The National Health Service has just announced a deficit of £512 million for the last financial year.
Doctors are blaming Managers; Managers are blaming Government; Government is blaming Managers. The Audit Commission is blaming Managers.
Everyone is blaming someone else. Sounds a bit like life.
Speaking as a former NHS manager for 35 years I say it is not as simple as blaming one group of people.
I remember nine years ago and very early in the term of the Tony Blair Government there were loud calls from within the NHS from doctors, nurses and managers for more money to be ploughed into the service. A huge ‘listening exercise’ was carried out by NHS managers and politicians about what the problems were and the solutions needed.

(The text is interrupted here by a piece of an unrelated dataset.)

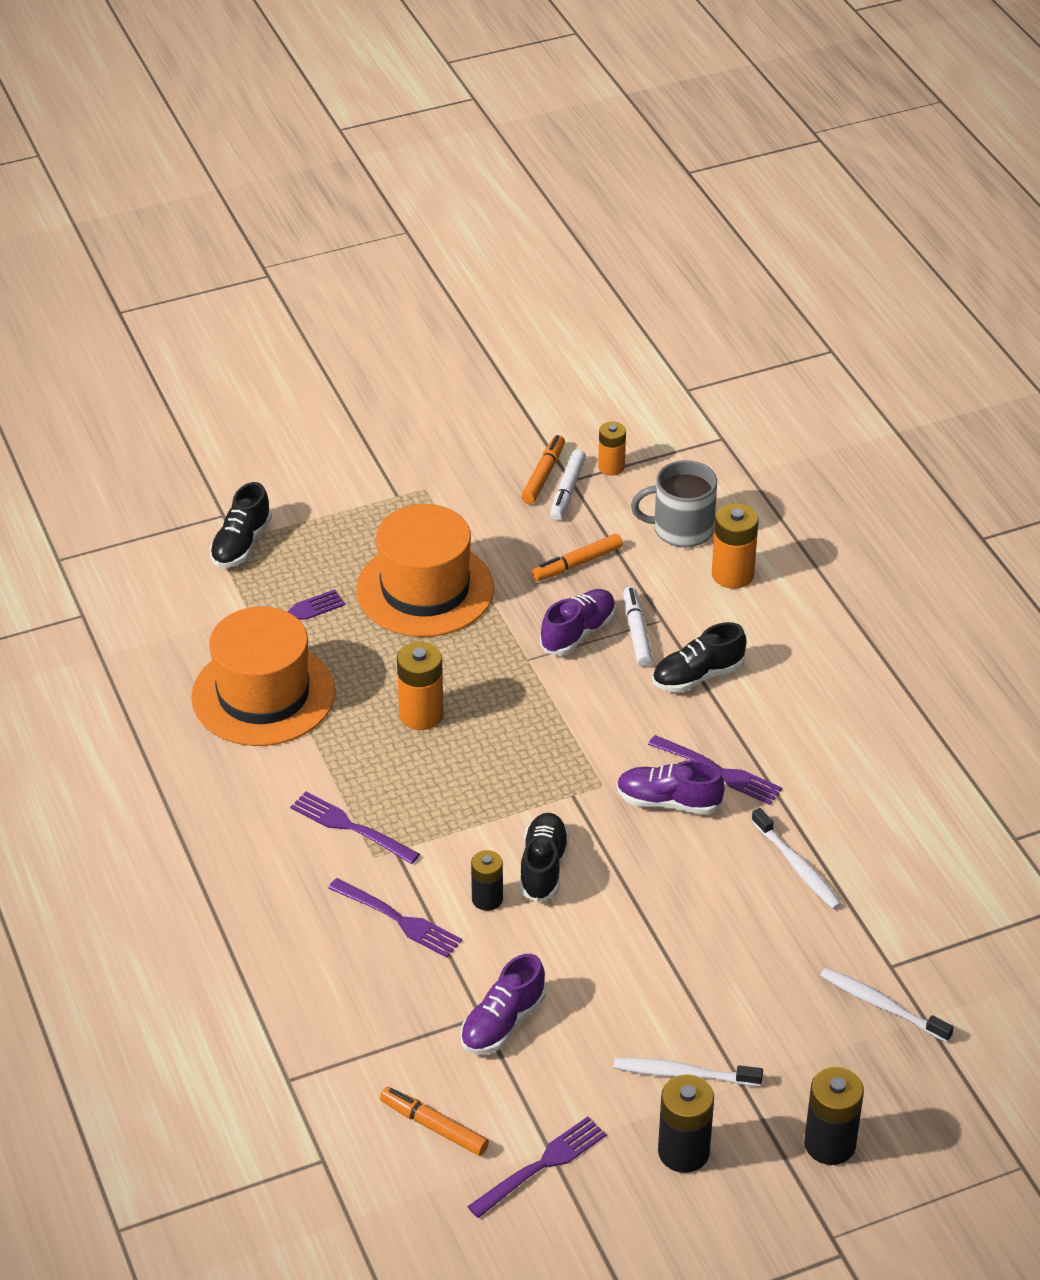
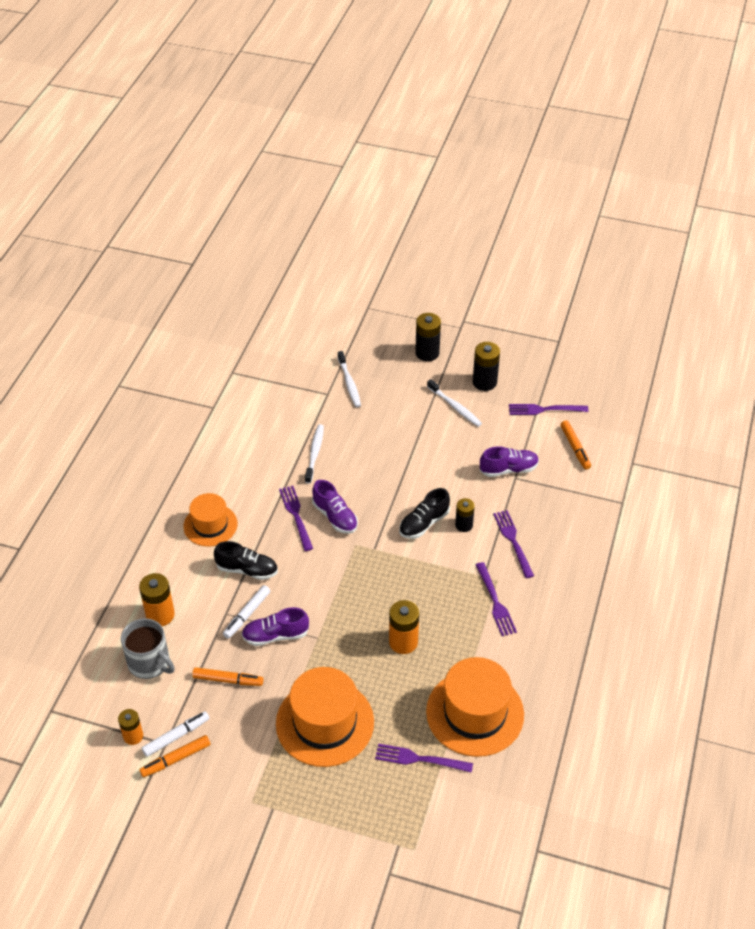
camera: 140 degrees left, 5 degrees up
(241, 544) = (398, 838): black shoe -> none
(808, 695) = (210, 525): none -> orange hat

The outcome was an acknowledgement by the Government that much more money needed to be ploughed into the NHS. This was done. I remember Mr Blair saying – and I paraphrase;
‘We have listened to what the professionals inside the NHS have had to say and we have acknowledged more money is needed. We are now giving that money to you in the NHS and we expect managers to make the best use of this money to carry out the improvement you have told us are needed.’
Without making a political point there is no doubt whatsoever more money has been invested into the NHS by this Government than any previous Government in history since the NHS was established in 1948.
The debate about who is to blame of this overspend is pointless. It is not about blame; it is about responsibility in my opinion.
I feel the government did all they should. They listened to professionals in the NHS and they provided the answer that the professionals wanted to hear.
The responsibility is within the NHS – the Government cannot just keep simply throwing millions of pounds every year into a hole while NHS managers sharpen their spades to dig that hole deeper.
I smile when I remember that every single one of the 35 years I worked in the NHS I remember Finance Managers telling me;
‘This is going to be the most difficult ever year.’
Managers like me always knew that finance folks kept reserves so it was a game of ‘bluff’ and managers as a result spent to the limit knowing the finance folks would always ‘bail them out.’
There is nothing complicated about that and it is human nature that if you know you have a ‘back stop’ you can afford to be ‘adventurous.’
There is a something of ‘the boy cried wolf’ and maybe now the chickens have come home to roost.